Para fukaha yang berpendapat bahwa sayuran terkena zakat pertanian berpendapat bahwa hadits itu berkaitan dengan nishab.
Di antara para ulama kontemporer yang mewajibkan adanya zakat pertanian dalam sayuran bahkan dalam semua apa yang ditanam seperti yang dikatakan oleh Abu Hanifah adalah Hisamuddin bin Musa bin Muhammad bin ‘Affanah salah seorang ulama Palestina, meraih gelar doktor pada tahun 1985 di bidang Fikih dan Ushul Fikih dari Universitas Ummul Qura Arab Saudi, dalam bukunya Yasalunaka ‘Aniz Zakah beliau berpendapat bahwa pendapat Abu Hanifah adalah pendapat yang paling kuat dan Muhammad Nasih ‘Ulwan sebagaimana dikatakan dalam bukunya Ahkamuz Zakah ‘Ala Dhaui al-Mazahib al-‘Arba’ah.
Dalam pandangan mereka yang wajib dizakati bukan hanya makanan pokok, yang bisa disimpan/tahan lama dan ditimbang, akan tetapi semua tanaman yang ditanam apabila mencapai nishabnya maka wajib dizakati dengan zakat pertanian.
Alasan mereka adalah keumuman QS. al-Taubah:103, al-Baqarah: 267, dan al-‘An’am: 141, dan keumuman hadits tentang tanaman yang diari hujan zakatnya 10 %. Dan sebagaimana yang dikatakan oleh Abu Bakar bin al-‘Arabi (1076 M – 1148 M) seorang fukaha klasik dan tokoh Mazhab Maliki mengatakan:
أَقْوَى الْمَذَاهِبِ وَأَحْوَطُهَا لِلْمَسَاكِينِ قَوْلُ أَبِي حَنِيفَةَ وَهُوَ التَّمَسُّكُ بِالْعُمُومِ
Mazhab yang paling kuat dan menjaga serta melindungi orang miskin adalah pendapat Abu Hanifah dan ini berpegang kepada keumuman dalil (Fath al-Bari, 3:350)
CARA MENGELUARKAN ZAKAT BIJI-BIJIAN & BUAH-BUAHAN YANG AWET
Yaitu caranya biji-bijian setelah dibersihkan yang mencapai 300 sho’, dan begitupula buah-buahan setelah kering, maka wajib mengeluarkan zakatnya, adapun jika kurang dari 300 sho’ tidak ada zakatnya.

Cuplikan Data >>
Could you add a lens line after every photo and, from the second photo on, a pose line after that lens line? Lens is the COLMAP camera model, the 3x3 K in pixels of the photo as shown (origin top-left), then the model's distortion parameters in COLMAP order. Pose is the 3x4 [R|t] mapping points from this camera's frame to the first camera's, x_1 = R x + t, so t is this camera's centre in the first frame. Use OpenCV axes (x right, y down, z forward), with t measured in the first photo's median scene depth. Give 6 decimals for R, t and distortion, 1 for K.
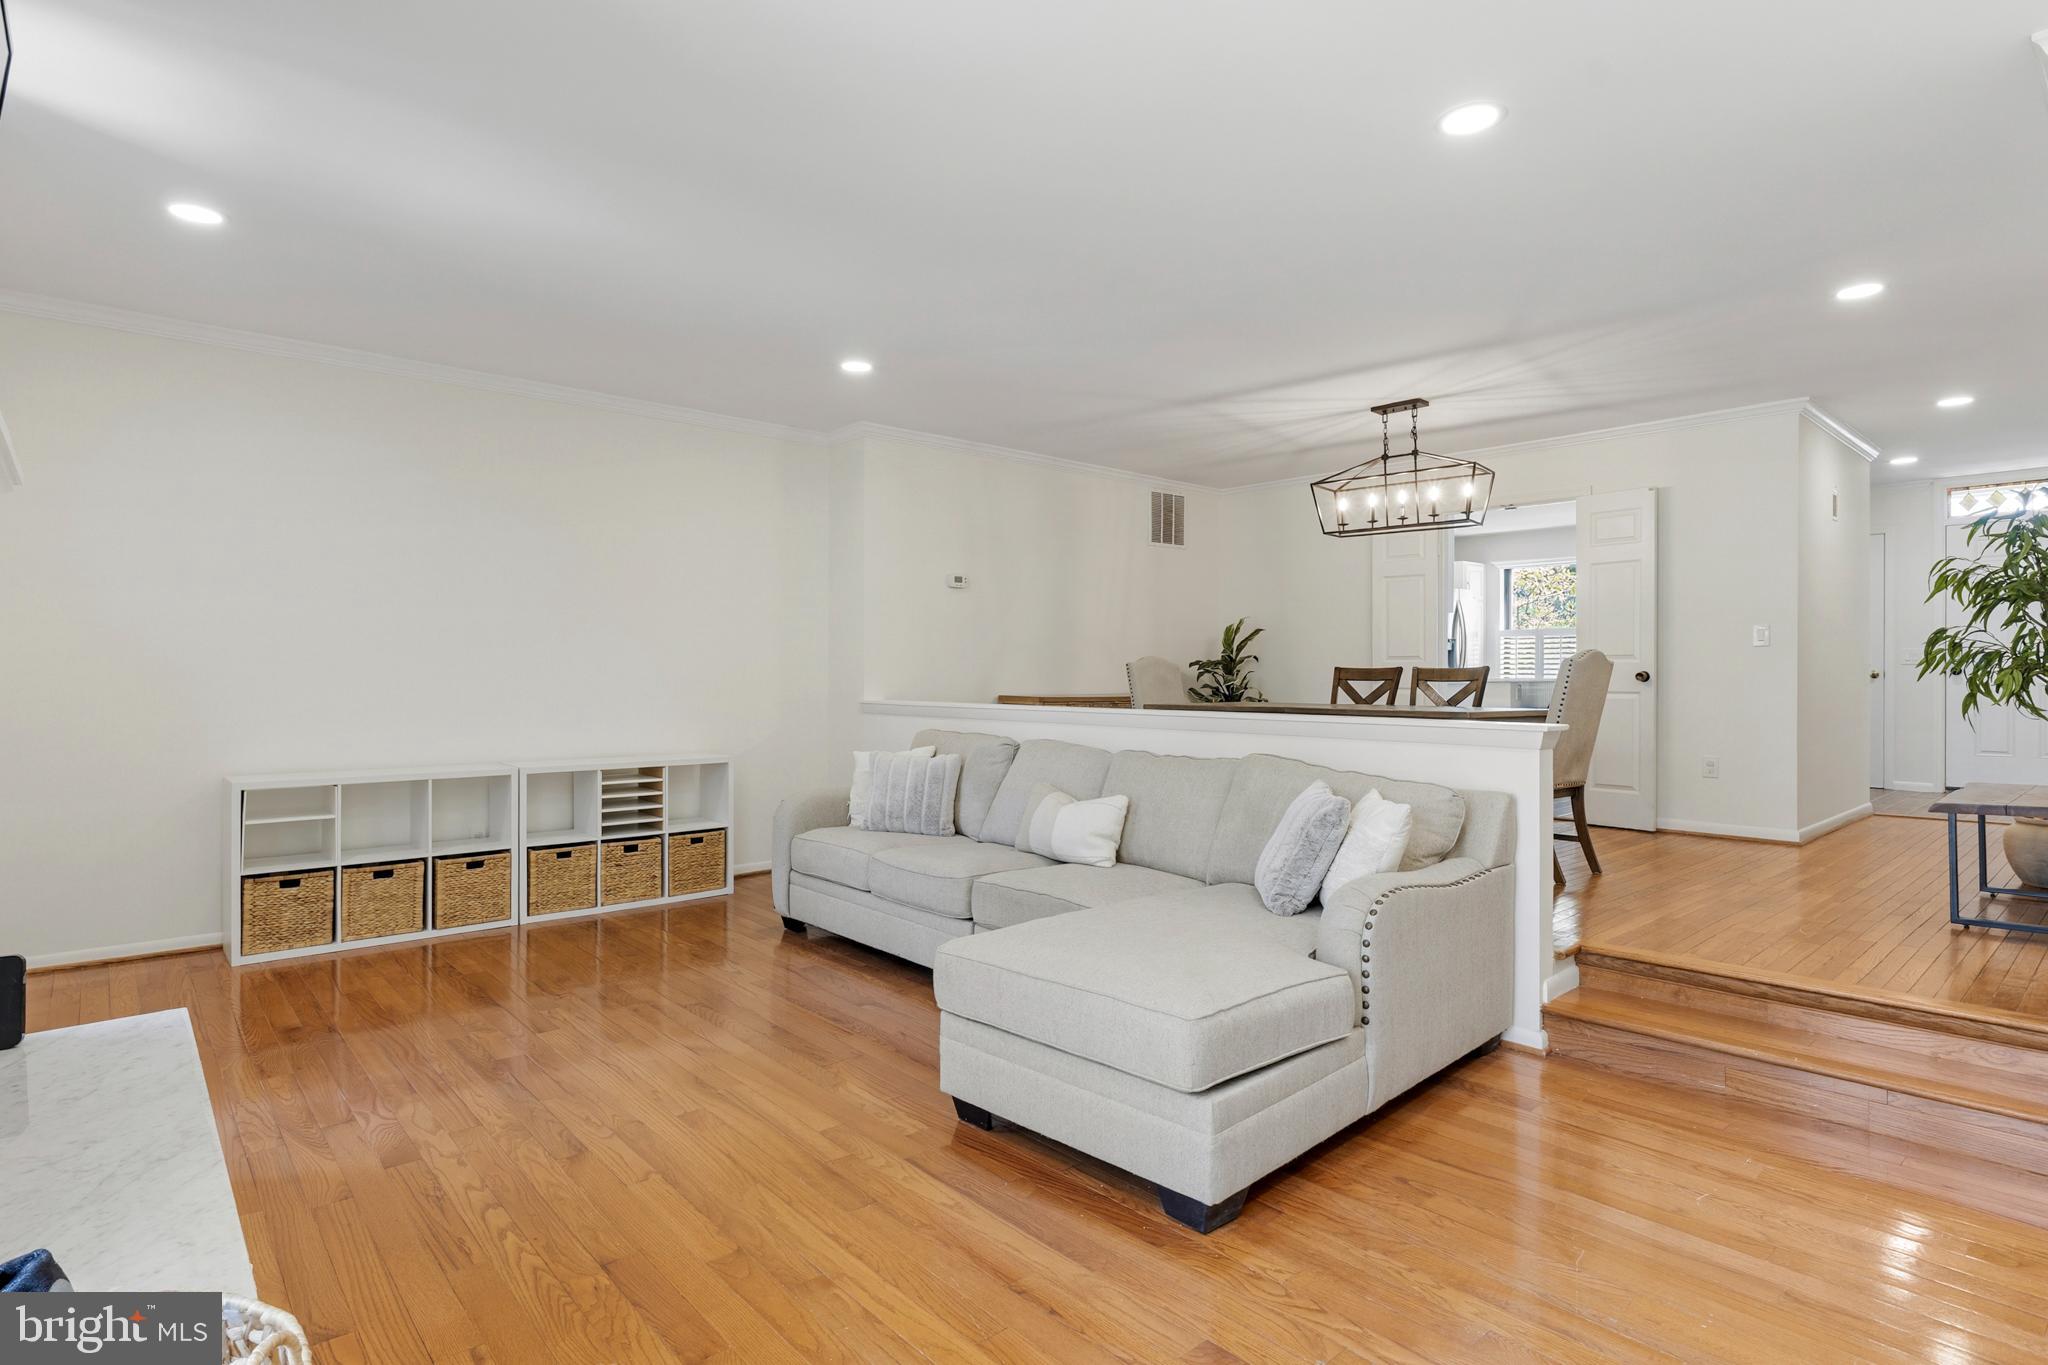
lens RADIAL K [[1050.6, 0, 1018.1], [0, 1050.6, 680.9], [0, 0, 1]] dist [-0.004464, 0.000154]
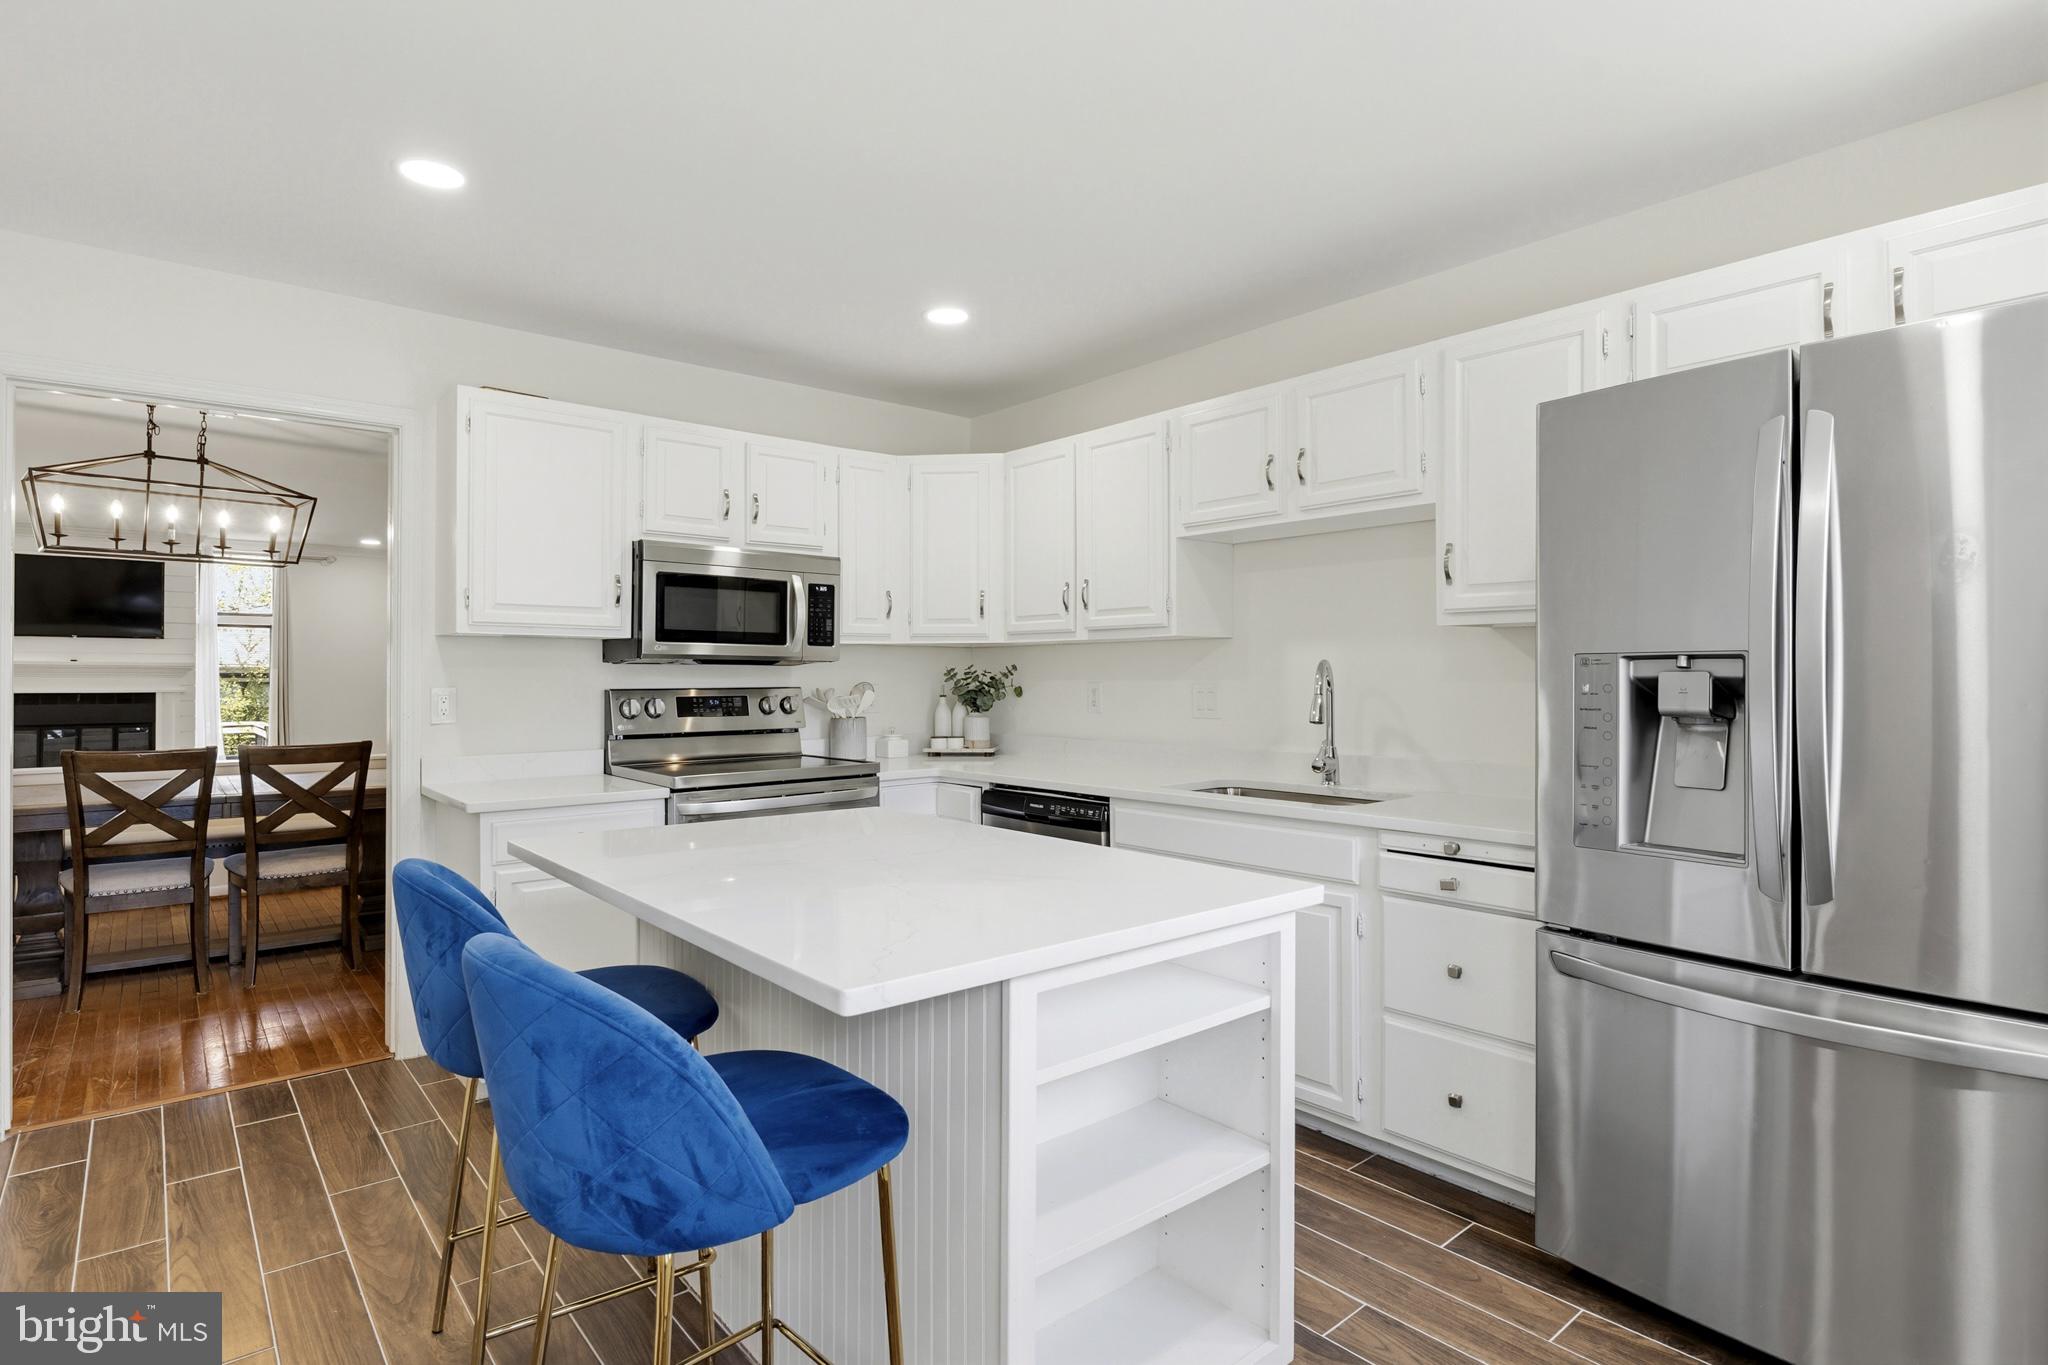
lens RADIAL K [[1050.6, 0, 1018.1], [0, 1050.6, 680.9], [0, 0, 1]] dist [-0.004464, 0.000154]
pose [[-0.035697, -0.001651, -0.999361, 1.099242], [-0.009840, 0.999951, -0.001300, -0.062648], [0.999314, 0.009787, -0.035711, 1.645319]]
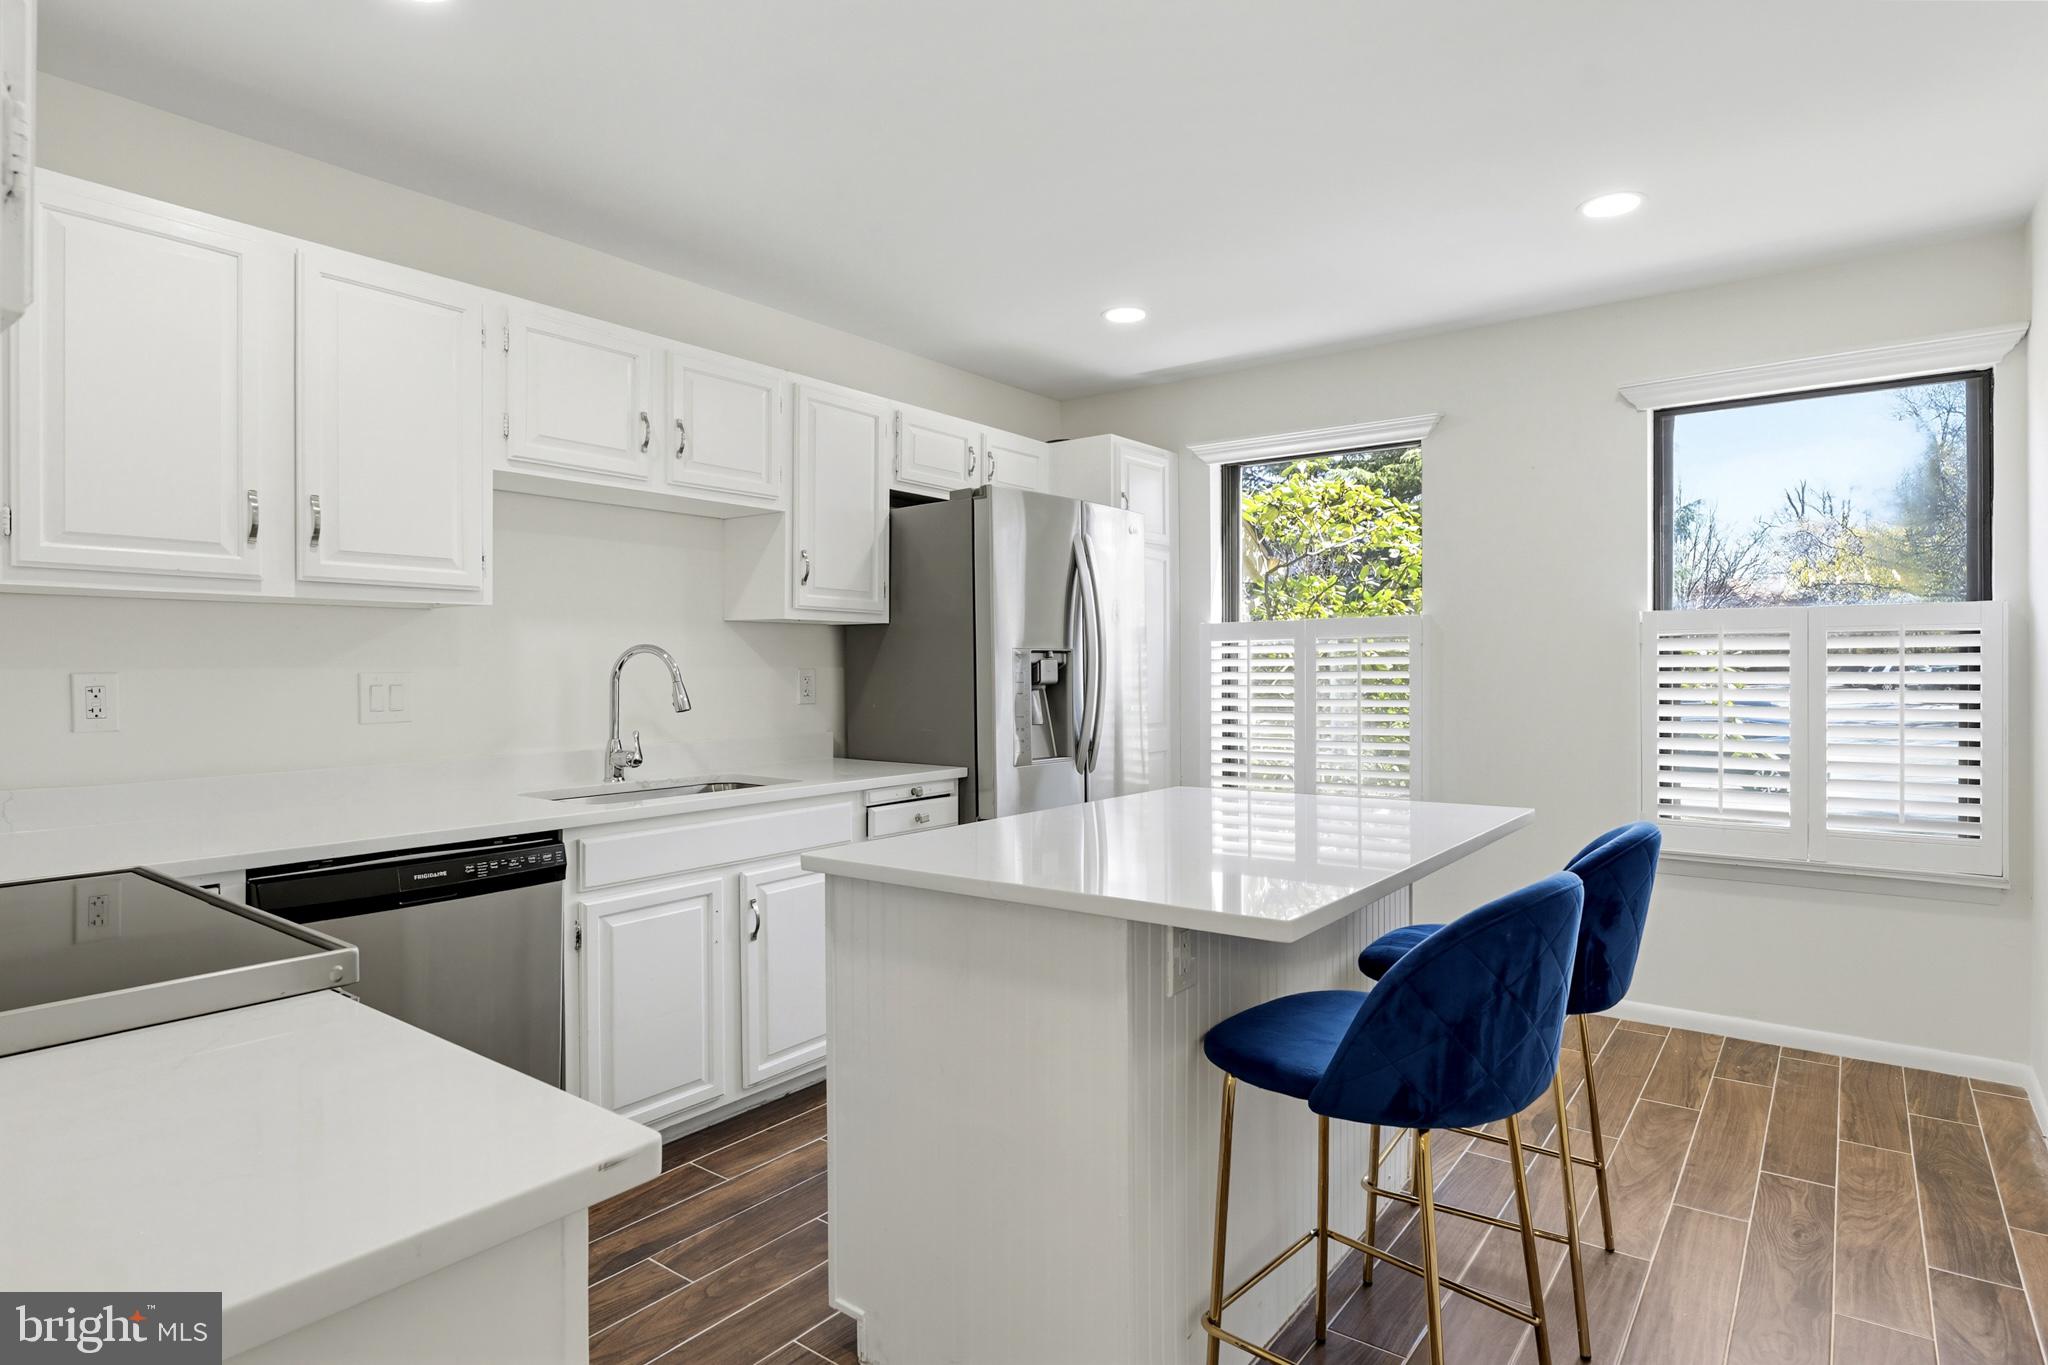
lens RADIAL K [[1112.0, 0, 1018.5], [0, 1112.0, 668.4], [0, 0, 1]] dist [0.000021, -0.000026]
pose [[0.980417, -0.007455, 0.196793, 0.609532], [0.008566, 0.999952, -0.004792, -0.059708], [-0.196748, 0.006384, 0.980433, 1.211792]]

Daftar Tugas >>
1. Menurut teks tentang zakat pertanian, dari universitas mana Hisamuddin bin Musa bin Muhammad bin ‘Affanah meraih gelar doktornya?
2. Ulangi dengan persis bagian teks tentang zakat pertanian, mulai dari kata-kata "Alasan mereka adalah" dan terus sampai kata-kata "tidak ada zakatnya.".
3. Sebutkan semua ayat Al-Qur'an yang dirujuk dalam teks tentang zakat pertanian.

Jawaban per Nomor >>
1. Universitas Ummul Qura, Arab Saudi.

2.
Alasan mereka adalah keumuman QS. al-Taubah:103, al-Baqarah: 267, dan al-‘An’am: 141, dan keumuman hadits tentang tanaman yang diari hujan zakatnya 10 %. Dan sebagaimana yang dikatakan oleh Abu Bakar bin al-‘Arabi (1076 M – 1148 M) seorang fukaha klasik dan tokoh Mazhab Maliki mengatakan:
أَقْوَى الْمَذَاهِبِ وَأَحْوَطُهَا لِلْمَسَاكِينِ قَوْلُ أَبِي حَنِيفَةَ وَهُوَ التَّمَسُّكُ بِالْعُمُومِ
Mazhab yang paling kuat dan menjaga serta melindungi orang miskin adalah pendapat Abu Hanifah dan ini berpegang kepada keumuman dalil (Fath al-Bari, 3:350)
CARA MENGELUARKAN ZAKAT BIJI-BIJIAN & BUAH-BUAHAN YANG AWET
Yaitu caranya biji-bijian setelah dibersihkan yang mencapai 300 sho’, dan begitupula buah-buahan setelah kering, maka wajib mengeluarkan zakatnya, adapun jika kurang dari 300 sho’ tidak ada zakatnya.

3.
- QS. al-Taubah: 103
- al-Baqarah: 267
- al-‘An’am: 141